暗殺教室
|de Noriko Ozaki et Seiji Kishi d’après Yūsei Matsui, 2015–2016, ****
Nous sommes une classe d’assassins. Notre cible : le professeur.
Les élèves de 3e E du collège de Kunugigaoka n’ont pas de bol. D’abord, ils sont les souffre-douleur officiels de l’école : le principal y a réuni les cancres et les élèves à problèmes, les a relégués dans un vieux bâtiment délabré, encourage brimades et moqueries à leur encontre, et menace les élèves des autres classes de les y envoyer pour les pousser à travailler. Ensuite, leur prof principale est morte. Enfin, leur nouveau professeur est… particulier.
En effet, après l’explosion de 70 % de la Lune, une sorte de Cthulhu au sourire crispé a contacté le gouvernement japonais : il détruira la Terre, à moins qu’on l’autorise à enseigner aux 3e E et que ceux-ci parviennent à l’assassiner avant la fin de l’année scolaire.
Oui, le point de départ est particulier. Je vais finir par croire qu’il y a un problème dans le système éducatif japonais : on a eu l’ancien loubard inculte et obsédé devenu Great Teacher Onizuka en faisant des prises de catch au principal adjoint ; on a eu la classe tirée au sort qui doit s’entre-tuer pour inciter tous les élèves du pays à rester dans les clous (Battle royale) ; on a eu le gosse qui s’en prend à une sourde puis devient victime de brimades avec la bénédiction du corps enseignant… et voici donc la classe d’assassinat1, où tous les élèves sont peu à peu formés pour abattre leur professeur.
La forme est tout aussi particulière.
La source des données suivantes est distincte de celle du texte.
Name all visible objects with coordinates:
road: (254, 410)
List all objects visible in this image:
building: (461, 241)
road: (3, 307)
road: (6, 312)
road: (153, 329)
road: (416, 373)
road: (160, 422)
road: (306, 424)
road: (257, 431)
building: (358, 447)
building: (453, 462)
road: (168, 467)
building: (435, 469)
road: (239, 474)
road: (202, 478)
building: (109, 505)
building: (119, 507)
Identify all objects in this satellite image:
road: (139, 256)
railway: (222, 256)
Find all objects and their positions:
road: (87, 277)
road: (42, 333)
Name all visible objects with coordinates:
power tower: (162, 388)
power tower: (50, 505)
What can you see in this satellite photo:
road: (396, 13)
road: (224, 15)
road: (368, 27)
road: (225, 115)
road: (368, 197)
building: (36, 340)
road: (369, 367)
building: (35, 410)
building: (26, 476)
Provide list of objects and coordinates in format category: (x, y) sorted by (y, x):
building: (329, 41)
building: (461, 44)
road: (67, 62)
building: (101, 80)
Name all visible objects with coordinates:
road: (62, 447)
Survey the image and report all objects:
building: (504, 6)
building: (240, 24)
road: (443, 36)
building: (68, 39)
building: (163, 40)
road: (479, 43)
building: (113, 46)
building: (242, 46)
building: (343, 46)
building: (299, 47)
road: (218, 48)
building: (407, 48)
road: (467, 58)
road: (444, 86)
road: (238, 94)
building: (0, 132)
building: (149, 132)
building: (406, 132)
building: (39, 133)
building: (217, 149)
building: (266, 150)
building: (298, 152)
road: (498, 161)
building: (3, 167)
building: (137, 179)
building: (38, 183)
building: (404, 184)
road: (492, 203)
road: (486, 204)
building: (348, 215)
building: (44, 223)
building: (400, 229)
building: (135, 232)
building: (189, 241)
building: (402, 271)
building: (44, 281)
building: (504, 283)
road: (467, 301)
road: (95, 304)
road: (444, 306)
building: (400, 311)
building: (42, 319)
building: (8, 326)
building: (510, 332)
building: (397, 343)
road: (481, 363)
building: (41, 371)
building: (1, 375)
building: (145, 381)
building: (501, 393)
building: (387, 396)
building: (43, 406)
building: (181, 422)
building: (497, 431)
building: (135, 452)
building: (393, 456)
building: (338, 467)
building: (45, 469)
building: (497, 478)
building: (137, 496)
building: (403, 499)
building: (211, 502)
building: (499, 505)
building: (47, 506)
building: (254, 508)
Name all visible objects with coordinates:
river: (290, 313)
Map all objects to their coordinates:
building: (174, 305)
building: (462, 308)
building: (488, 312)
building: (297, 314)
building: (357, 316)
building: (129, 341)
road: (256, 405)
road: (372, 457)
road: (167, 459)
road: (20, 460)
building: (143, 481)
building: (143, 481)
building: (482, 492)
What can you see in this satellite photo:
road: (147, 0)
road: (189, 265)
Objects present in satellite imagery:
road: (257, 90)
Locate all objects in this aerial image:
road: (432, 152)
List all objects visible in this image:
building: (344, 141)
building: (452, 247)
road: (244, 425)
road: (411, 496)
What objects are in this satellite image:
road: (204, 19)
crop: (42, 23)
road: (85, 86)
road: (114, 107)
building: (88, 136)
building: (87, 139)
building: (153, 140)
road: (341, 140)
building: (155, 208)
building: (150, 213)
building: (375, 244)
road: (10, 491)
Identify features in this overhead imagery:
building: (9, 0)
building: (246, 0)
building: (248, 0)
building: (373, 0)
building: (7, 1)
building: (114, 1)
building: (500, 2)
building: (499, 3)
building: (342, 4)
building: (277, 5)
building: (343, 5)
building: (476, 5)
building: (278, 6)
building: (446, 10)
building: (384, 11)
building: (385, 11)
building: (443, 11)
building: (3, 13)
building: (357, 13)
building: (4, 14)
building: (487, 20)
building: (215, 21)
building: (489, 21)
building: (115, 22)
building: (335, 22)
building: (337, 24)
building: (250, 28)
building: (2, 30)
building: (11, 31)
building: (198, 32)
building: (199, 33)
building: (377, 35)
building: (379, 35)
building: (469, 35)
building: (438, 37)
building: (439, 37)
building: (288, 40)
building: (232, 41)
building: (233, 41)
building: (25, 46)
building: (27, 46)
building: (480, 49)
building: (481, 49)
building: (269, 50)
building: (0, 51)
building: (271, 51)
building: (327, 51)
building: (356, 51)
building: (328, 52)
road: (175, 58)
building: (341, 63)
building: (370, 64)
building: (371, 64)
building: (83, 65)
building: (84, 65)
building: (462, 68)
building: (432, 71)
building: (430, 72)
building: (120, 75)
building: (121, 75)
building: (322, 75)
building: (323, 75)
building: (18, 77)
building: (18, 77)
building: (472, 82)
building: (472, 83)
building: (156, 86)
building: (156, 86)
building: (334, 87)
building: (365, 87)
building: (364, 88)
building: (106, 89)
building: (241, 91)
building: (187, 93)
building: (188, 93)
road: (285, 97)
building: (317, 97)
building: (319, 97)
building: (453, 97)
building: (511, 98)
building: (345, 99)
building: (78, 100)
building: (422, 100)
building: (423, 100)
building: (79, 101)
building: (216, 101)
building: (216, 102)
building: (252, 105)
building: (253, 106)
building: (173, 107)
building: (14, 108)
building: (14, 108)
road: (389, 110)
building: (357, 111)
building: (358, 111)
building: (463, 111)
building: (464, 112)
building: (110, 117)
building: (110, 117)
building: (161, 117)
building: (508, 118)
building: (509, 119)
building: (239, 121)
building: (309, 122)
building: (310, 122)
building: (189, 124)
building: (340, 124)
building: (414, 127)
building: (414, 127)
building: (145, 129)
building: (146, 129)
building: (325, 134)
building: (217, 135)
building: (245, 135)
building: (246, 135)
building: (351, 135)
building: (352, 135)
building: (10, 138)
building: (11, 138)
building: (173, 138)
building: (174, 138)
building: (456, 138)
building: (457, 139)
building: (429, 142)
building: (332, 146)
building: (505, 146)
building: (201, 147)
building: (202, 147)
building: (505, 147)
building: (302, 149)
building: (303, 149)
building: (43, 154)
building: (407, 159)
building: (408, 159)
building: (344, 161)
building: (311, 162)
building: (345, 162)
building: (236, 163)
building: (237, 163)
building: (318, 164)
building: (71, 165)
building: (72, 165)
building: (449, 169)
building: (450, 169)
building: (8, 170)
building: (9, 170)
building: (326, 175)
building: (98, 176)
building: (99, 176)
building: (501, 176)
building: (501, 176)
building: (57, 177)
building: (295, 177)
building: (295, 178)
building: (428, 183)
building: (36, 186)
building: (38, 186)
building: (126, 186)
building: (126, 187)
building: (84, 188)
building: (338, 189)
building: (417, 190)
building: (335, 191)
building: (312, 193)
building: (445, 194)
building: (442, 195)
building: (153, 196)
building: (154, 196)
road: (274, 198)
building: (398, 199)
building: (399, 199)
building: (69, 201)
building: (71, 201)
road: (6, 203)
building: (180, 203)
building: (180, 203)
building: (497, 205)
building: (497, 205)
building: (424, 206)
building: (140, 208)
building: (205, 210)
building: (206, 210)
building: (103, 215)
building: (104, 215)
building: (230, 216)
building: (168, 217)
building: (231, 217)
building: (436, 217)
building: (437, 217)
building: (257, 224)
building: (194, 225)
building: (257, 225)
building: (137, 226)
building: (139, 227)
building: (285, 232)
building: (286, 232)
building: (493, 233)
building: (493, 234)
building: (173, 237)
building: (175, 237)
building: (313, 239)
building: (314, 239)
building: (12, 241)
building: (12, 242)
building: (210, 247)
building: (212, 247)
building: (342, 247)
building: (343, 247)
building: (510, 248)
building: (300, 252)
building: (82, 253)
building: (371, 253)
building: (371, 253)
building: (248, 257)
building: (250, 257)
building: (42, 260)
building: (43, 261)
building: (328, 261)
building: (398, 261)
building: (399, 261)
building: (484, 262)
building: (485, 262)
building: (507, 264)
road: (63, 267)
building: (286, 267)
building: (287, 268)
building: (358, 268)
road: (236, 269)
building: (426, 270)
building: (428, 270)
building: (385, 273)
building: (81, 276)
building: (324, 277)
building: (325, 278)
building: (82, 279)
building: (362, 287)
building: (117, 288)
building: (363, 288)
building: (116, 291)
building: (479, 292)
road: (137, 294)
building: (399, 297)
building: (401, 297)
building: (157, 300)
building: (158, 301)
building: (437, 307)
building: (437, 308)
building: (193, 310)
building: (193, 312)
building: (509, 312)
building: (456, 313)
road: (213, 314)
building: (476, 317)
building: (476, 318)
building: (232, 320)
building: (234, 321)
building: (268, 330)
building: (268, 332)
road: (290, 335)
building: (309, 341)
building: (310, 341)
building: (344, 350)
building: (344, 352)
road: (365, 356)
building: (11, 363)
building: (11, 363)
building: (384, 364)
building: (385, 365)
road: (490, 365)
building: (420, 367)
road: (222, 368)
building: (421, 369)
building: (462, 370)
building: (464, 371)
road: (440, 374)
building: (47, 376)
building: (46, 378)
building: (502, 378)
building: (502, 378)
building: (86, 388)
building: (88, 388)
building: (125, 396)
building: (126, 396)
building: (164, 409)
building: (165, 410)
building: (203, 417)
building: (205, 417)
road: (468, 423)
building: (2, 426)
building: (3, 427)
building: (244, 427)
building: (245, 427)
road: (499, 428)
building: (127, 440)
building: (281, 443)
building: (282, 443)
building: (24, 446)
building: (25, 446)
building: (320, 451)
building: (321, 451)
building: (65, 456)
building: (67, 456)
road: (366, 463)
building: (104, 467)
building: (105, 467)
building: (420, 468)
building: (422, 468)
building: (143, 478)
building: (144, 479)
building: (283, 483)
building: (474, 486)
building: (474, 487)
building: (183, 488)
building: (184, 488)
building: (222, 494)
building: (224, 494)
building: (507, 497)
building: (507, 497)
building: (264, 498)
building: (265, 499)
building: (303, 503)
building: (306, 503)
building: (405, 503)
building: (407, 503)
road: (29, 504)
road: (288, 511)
Les racines de l’histoire sont déjà lugubres, mais ça n’est rien par rapport aux passages qui présentent la psyché de certains personnages — en particulier, la relation entre Nagisa et sa mère atteint des sommets dans l’art de représenter dans une douce violence les névroses les plus glauques. Mais, parallèlement, la tonalité générale est plutôt comique, avec de nombreuses scènes de pure bouffonnerie. Koro-sensei, le professeur-poulpe-supersonique-quasi-omniscient-apparemment-invincible, peut être le plus formidable et terrifiant des ennemis et, dans la scène suivante, un débile obsédé par les fortes poitrines et les sucreries. Ses élèves peuvent être aussi bien de froids assassins capables d’affronter des tueurs à gages confirmés que des gamins donnant des surnoms idiots à leur nouvelle prof d’anglais. La vie de l’école est tout aussi paradoxale, allant de la cruauté gratuite et des pressions incessantes du principal aux plaisanteries les plus puériles.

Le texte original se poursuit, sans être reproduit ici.